По тону Бетси Вронский мог бы понять, чего ему надо ждать от света. Но он предпринял ещё одну попытку в своем семействе. На мать свою он не надеялся. Он знал, что она, так восхищавшаяся Анной во время первого знакомства, теперь была неумолима, поскольку Анна была причиной расстройства его служебной карьеры. Но он возлагал большие надежды на Варю, жену брата. Ему казалось, что она не бросит камня, с простотой и решительностью поедет к Анне и примет её.
На другой же день после приезда Вронский поехал к Варе и, застав одну, прямо высказал своё желание.
– Ты знаешь, Алексей, – сказала она, выслушав его, – как я люблю тебя и как готова всё для тебя сделать. Но я молчала, потому что знала, что не могу тебе и Анне Аркадьевне быть полезной, – сказала она, особенно старательно выговорив «Анна Аркадьевна». – Не думай, пожалуйста, что я осуждаю. Может быть, я на её месте сделала бы то же самое. Я не вхожу и не могу углубляться в подробности, – говорила она, робко глядя на его мрачное лицо. – Но надо называть вещи своими именами. Ты хочешь, чтобы я поехала к ней, принимала её и тем вернула бы ей положение в обществе.

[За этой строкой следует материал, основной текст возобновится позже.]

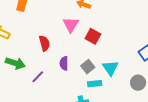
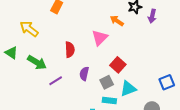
red square: (93, 36) -> (118, 65), moved
cyan triangle: (110, 68) -> (128, 89), turned 30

Но ты пойми, что я не могу этого сделать. У меня дочери растут, и я должна жить в свете для них и мужа. Ну, приеду к Анне Аркадьевне. Она поймёт, что я её не могу звать к себе или должна это сделать так, чтобы она не встретила тех, кто смотрит иначе. Это её же оскорбит. Я не могу поднять её…
– Да я не считаю, чтоб она упала ниже, чем сотни женщин, которых вы принимаете! – ещё мрачнее перебил её Вронский. Он резко встал, поняв, что решение невестки неизменно.
– Алексей! Не сердись на меня. Пожалуйста, пойми, что я не виновата, – заговорила Варя, с робкою улыбкой глядя на него.
– Я не сержусь на тебя, – сказал он так же мрачно, – но мне больно вдвойне. Мне больно ещё то, что это разрывает нашу дружбу. Положим, не разрывает, но ослабляет. Ты понимаешь, что и для меня это не может быть иначе, – с этим он вышел от неё.
Вронский понял – дальнейшие попытки тщетны, и надо пробыть в Петербурге эти несколько дней, как в чужом городе, избегая всяких встреч с людьми высшего света, чтобы не стать жертвой неприятностей и оскорблений, которые были так мучительны для него.
Одна из главных неприятностей положения в Петербурге была та, что Алексей Александрович Каренин и его имя, казалось, были везде. Нельзя было ни о чём начать говорить, чтобы разговор не коснулся Алексея Александровича. Никуда нельзя было поехать, чтобы не встретить его. Так, по крайней мере, казалось Вронскому, как кажется человеку с больным пальцем, что он, как нарочно, обо всё задевает этим самым больным пальцем.